We find no prejudicial error in the conduct of the trial. The trial court properly denied the motion for directed verdict because there was evidence tending to prove the offense. The motion in arrest of judgment was also properly denied because the amendment supplied the deficiency at which this motion was directed.

We have read the testimony and are of the opinion that the evidence in the record leaves no reasonable doubt of the defendant’s guilt. The jury was justified in finding that the complaining witness was approached by defendant in the tavern; that she asked bim to buy her a drink; that she said that after her show she would be free to go to his hotel or “her place for a little party”; that this would cost him nothing “but you will have to buy me a few drinks at the bar” ; that defendant said that “she liked her sex too”; that the complaining witness had one bottle of beer and the bartender filled defendant’s “shot glass” with wine 35 times; that she drank two of the glasses of wine but the balance she poured in a bottle which the bartender emptied; that each drink cost 85 cents and when paid for with a dollar bill, defendant would “push” the 15 cents change back to the bartender for a tip; that the complaining witness gave the bartender a ten dollar bill which was kept and expended by the bartender repeatedly pouring out wine into three glasses; that finally defendant told the bartender to “check her out” and the bartender wrote something on a tab; that the drinks were poured “pretty fast,” the complaining witness paid for them “automatically” and when he objected, defendant said, “My number is going on any minute now, and when I am finished I will go out with you”; and that when he left she was still at the bar.

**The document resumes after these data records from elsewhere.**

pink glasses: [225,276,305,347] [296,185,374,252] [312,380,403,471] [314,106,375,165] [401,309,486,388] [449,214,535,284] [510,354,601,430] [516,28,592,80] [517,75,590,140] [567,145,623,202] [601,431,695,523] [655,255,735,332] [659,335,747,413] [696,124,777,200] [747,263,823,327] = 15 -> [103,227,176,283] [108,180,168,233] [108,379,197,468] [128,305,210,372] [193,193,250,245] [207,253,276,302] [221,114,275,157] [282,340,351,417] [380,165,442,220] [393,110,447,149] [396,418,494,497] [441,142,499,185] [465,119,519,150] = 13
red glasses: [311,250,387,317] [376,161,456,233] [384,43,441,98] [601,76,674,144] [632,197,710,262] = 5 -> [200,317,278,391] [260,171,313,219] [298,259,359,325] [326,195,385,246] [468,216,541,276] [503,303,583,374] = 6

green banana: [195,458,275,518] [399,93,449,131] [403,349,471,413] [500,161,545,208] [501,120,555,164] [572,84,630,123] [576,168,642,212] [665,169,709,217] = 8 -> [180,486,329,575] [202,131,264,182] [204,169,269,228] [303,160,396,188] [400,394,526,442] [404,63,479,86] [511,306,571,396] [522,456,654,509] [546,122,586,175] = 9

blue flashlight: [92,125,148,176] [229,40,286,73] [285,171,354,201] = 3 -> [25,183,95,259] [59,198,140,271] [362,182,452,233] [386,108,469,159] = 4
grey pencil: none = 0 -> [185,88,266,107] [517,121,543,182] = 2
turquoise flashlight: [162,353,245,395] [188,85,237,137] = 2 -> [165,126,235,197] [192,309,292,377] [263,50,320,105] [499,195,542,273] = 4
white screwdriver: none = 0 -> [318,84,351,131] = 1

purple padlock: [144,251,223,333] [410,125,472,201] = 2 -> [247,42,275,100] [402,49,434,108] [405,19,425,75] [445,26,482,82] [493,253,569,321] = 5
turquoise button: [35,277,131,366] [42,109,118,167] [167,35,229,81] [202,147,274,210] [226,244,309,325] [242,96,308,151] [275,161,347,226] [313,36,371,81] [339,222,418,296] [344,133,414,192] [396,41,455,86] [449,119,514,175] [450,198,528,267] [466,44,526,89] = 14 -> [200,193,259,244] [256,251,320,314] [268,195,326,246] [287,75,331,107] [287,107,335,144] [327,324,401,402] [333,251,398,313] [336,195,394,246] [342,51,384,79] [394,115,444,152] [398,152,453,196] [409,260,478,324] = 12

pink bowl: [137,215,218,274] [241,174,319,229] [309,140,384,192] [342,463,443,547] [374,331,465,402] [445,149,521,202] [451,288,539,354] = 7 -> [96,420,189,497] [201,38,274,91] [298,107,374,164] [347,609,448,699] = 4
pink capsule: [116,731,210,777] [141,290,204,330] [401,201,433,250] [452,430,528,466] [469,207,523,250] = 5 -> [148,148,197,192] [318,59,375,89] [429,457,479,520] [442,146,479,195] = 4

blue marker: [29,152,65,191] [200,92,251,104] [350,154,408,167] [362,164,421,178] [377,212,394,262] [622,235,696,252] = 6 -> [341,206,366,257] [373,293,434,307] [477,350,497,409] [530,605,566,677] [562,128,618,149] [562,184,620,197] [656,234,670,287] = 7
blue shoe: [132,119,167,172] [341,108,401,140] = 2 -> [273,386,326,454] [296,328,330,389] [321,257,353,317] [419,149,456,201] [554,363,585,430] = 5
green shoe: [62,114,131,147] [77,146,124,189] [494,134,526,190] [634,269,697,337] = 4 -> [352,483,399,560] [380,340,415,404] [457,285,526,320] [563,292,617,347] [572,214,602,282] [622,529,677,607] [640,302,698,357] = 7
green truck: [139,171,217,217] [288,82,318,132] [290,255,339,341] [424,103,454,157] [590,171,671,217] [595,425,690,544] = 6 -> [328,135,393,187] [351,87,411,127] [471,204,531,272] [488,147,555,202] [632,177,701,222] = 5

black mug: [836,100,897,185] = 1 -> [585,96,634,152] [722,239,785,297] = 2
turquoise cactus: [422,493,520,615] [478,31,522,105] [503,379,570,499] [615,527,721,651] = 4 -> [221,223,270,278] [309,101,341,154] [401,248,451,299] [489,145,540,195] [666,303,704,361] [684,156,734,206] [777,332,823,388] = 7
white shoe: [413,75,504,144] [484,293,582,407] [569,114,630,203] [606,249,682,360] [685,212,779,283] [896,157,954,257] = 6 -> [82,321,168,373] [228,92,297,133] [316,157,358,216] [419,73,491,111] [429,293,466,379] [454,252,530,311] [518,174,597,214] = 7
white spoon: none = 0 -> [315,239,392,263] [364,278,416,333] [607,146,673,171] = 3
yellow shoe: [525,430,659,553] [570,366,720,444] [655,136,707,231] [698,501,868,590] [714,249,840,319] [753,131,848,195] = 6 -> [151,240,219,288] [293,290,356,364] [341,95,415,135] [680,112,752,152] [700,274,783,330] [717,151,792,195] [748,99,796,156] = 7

We see no prejudicial error in the court’s ruling upon objections to testimony. Standing alone the words used by defendant may not have amounted to the solicitation alleged. The nature of the case, however, required considerable latitude in presenting a context in which the words and conduct of defendant could be assessed.

For the reasons given the judgment is affirmed.

Judgment affirmed.

Feinberg, P. J. and.Lews, J., concur.